Trikam cites examples such as the health promotion levy (sugar tax) and the surge in South Africa’s imports of dumped sugar, while America’s Trump administration is levying 30% import tariffs on South African sugar.
“We are continuing with our endeavours to convince the Treasury and the national government to officially put any sugar tax in abeyance until 2030, when the master plan is set to expire.
“To arrest [the imports of dumped sugar], the industry has applied for an increase to the tariff, or Dollar-based reference price, from US$680 per tonne to US$905 per tonne. The envisaged tariff level will provide the industry with adequate protection from sugar imports that are displacing locally produced sugar [onto generally loss-making world sugar markets].”

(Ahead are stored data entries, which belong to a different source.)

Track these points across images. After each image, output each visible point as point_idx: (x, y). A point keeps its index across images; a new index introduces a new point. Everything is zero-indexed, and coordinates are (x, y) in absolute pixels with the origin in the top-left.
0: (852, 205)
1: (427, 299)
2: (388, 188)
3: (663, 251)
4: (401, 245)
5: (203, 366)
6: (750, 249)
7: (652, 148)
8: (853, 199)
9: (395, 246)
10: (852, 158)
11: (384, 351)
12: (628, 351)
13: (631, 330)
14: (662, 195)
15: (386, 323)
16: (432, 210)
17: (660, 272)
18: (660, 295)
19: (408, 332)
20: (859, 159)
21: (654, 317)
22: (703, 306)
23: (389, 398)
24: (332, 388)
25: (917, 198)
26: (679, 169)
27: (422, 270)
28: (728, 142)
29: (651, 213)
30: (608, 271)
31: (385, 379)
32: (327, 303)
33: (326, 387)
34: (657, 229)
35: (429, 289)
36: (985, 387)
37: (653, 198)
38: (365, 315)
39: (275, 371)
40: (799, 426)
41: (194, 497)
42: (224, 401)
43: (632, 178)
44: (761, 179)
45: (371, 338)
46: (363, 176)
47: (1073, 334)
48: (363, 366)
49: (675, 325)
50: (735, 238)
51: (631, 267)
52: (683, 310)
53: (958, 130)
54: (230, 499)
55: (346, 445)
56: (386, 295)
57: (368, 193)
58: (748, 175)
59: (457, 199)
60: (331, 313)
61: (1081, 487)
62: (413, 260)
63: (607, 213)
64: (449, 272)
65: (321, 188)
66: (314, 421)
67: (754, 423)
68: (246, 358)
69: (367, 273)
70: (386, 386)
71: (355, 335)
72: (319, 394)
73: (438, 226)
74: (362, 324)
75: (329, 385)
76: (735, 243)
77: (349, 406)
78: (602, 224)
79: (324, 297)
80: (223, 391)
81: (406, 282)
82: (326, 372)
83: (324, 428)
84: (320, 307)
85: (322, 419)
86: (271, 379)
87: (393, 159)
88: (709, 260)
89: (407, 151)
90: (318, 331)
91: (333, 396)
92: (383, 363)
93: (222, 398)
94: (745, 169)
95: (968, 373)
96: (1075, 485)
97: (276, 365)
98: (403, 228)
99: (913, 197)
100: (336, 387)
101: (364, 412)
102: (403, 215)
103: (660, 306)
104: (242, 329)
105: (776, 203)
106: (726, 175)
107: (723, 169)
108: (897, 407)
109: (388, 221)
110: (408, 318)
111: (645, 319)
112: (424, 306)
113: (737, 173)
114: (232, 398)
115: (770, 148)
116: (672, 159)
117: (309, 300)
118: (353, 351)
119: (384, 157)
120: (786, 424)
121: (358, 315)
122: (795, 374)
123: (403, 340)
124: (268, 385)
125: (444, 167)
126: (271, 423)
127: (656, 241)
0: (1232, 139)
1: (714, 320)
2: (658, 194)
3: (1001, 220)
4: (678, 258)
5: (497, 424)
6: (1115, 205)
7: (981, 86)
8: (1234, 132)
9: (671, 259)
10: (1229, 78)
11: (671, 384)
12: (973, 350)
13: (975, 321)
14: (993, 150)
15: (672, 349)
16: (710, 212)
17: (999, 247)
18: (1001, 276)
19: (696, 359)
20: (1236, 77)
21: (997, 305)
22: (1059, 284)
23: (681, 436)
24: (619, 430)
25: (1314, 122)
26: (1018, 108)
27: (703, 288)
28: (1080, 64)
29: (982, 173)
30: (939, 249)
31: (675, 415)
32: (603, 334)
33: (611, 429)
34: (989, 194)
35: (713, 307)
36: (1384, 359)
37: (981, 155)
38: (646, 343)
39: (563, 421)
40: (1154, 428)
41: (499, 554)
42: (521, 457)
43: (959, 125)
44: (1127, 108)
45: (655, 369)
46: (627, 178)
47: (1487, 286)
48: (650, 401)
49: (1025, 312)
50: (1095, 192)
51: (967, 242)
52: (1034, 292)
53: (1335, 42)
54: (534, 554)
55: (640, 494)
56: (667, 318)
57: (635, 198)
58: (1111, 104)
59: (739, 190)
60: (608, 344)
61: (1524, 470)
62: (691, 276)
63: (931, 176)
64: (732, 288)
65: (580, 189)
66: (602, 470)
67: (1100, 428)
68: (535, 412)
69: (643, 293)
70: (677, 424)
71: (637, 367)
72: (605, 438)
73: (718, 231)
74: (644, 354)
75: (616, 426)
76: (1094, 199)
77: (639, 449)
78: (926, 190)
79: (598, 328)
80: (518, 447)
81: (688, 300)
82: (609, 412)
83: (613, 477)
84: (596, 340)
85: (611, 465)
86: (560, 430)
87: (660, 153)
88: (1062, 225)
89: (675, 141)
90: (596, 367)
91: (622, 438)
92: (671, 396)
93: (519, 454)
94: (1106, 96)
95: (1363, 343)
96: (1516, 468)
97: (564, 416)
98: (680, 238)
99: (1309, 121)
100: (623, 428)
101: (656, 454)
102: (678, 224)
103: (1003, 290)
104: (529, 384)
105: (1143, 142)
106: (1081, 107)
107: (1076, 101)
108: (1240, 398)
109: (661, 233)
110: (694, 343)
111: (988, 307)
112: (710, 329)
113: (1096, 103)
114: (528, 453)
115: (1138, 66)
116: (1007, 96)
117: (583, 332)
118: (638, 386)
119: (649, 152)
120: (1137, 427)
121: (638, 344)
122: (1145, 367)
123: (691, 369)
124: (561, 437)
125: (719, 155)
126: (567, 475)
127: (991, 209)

RCL Foods echoed Trikam’s concerns. However, it added that further “critical” direct threats to Mpumalanga’s sugarcane growers, especially developing or smaller-scale growers, include electricity prices for irrigation having “surged by 82% over the past five years” and that only 15% of the Crocodile River’s water is stored in dams.
“Limited water storage and a growing population restrict irrigation of the Nkomazi area’s most productive agricultural land. This underscores the importance of the Mountain View and Strathmore [dams] projects to enhance water capacity along the Crocodile River.”
Mandla Ndlovu, the Premier of Mpumalanga, agreed that his province’s livelihoods, communities and local economies “rely heavily” on the sugarcane value chain’s resilience.
Also read: US import tariff | SA’s sugar industry under pressure

Commitment to Build on Existing Advantages
“We have competitive advantages stemming from our proximity to mills … and an experienced base of both commercial and smallholder sugarcane growers.
“As the provincial government, we recognise how important the sugar industry is to our [own] agricultural master plan and to the Mpumalanga Economic Reconstruction and Recovery Plan. We are committed to supporting this vital sector and helping it thrive for the benefit of our community.”
Ndlovu said this support will include investments in infrastructure such as rehabilitating irrigation and access roads, financial and technical support for smallholder growers, land reform support to integrate new entrants into established value chains, skills development and training, and research partnerships to promote climate-smart and water-efficient sugarcane farming.
“The health promotion levy affects us directly. Therefore, we will pay special attention to this matter. I have heard you also noting the issue of sugar imports that pose a threat to the industry. Indeed, we will focus on these and engage with our national counterparts.
“Let this engagement serve as a platform for innovation, collaboration and renewal, whereby we foster the development of sustainable solutions that ensure our sugar industry remains globally competitive, locally inclusive and environmentally responsible.”